Structure of the Heart

The heart is divided vertically into two cavities by a muscular wall called the septum. The left cavity pumps blood throughout the body, while the right cavity pumps blood only to the lungs. Each cavity is in turn divided horizontally into two chambers, making a total of four chambers altogether. The two upper chambers are known as the atria, and the two lower chambers as the ventricles. The atria receive blood flowing back to the heart, while the ventricles hold blood that is to be pumped out of the heart.


Inside the right atrium of the heart sits a small bundle of muscle fibres and nerves. This is the sinus or sinoatrial node, which acts as the heart’s natural pacemaker.

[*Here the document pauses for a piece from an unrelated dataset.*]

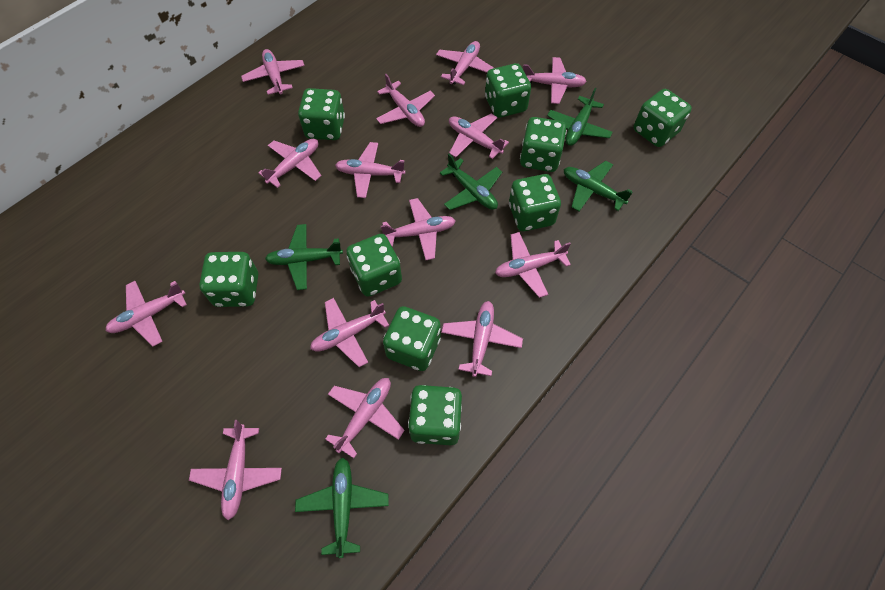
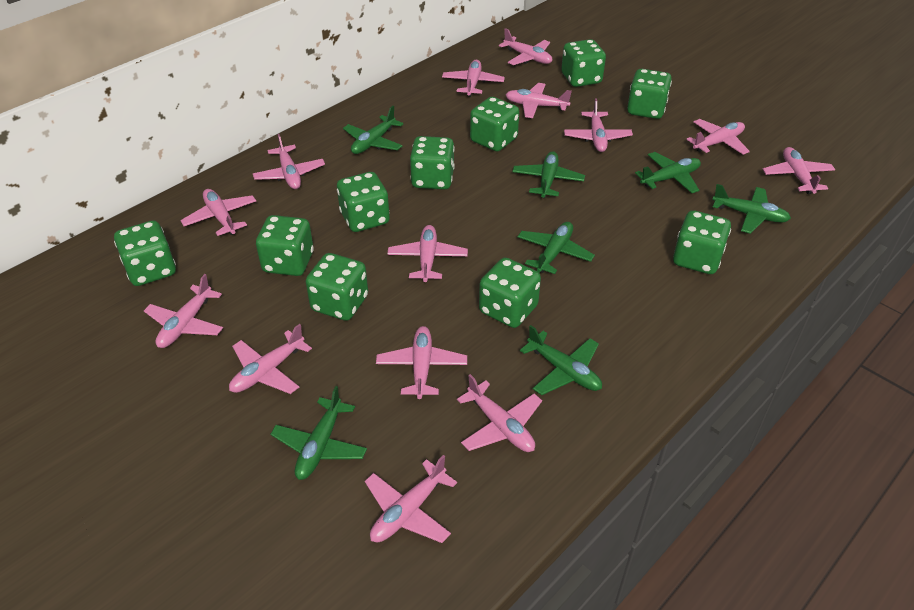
green dice: 9 -> 10
green plane: 5 -> 7

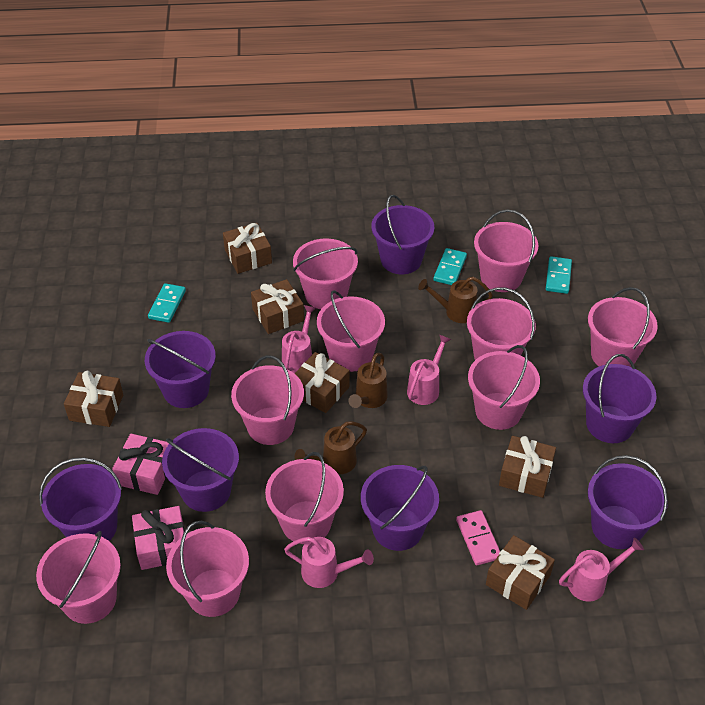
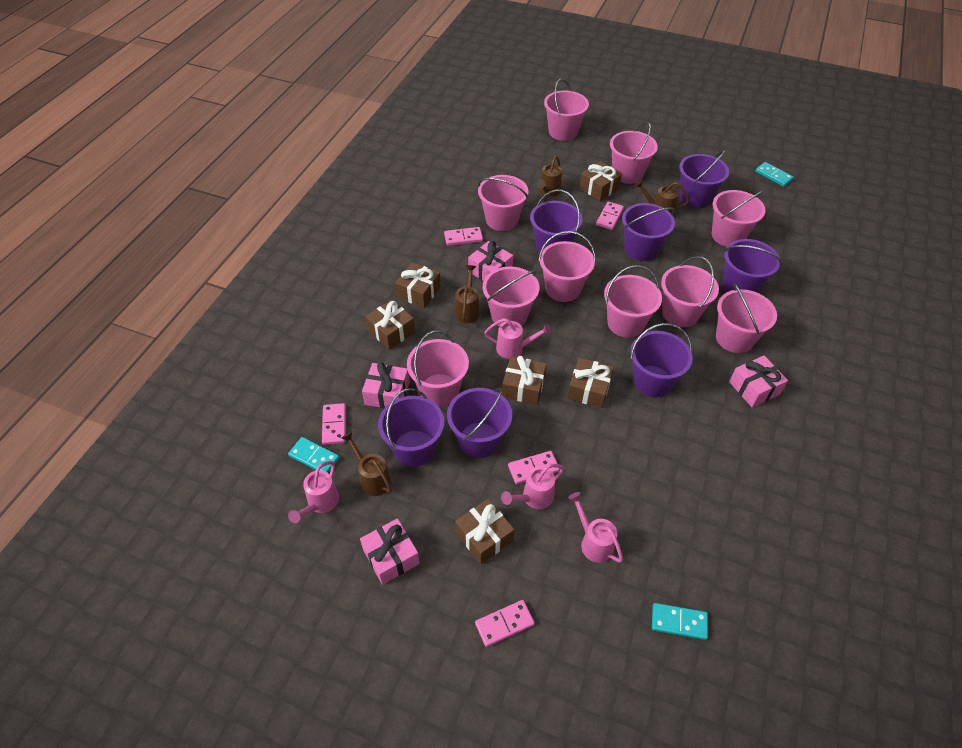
brown watering can: 3 -> 4
pink domino: 1 -> 5
pink gift: 2 -> 4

Each electrical impulse emitted by the sinus node sparks off a chain reaction within the heart that begins with the contraction of the atria. As the right atrium contracts, the blood in this chamber (i.e. oxygen-poor blood which has been returned to the heart) is pushed through the tricuspid valve into the right ventricle. The right ventricle in turn contracts, forcing open the pulmonary valve and causing blood to enter the pulmonary artery. The oxygen-poor blood is then transported via this artery to the lungs, where carbon dioxide in the blood is exchanged for oxygen through the walls of multitudinous microscopic blood vessels known as capillaries.
After oxygenation, the now bright red, oxygen-rich blood flows from the lungs through the pulmonary veins back to the heart, entering through the left atrium. At the next contraction of the left atrium, the bicuspid/mitral valve is pushed open, allowing the blood to enter the left ventricle. The left ventricle then contracts, forcing open the aortic valve such that the oxygenated blood passes out of the heart into the aorta for distribution to the rest of the body.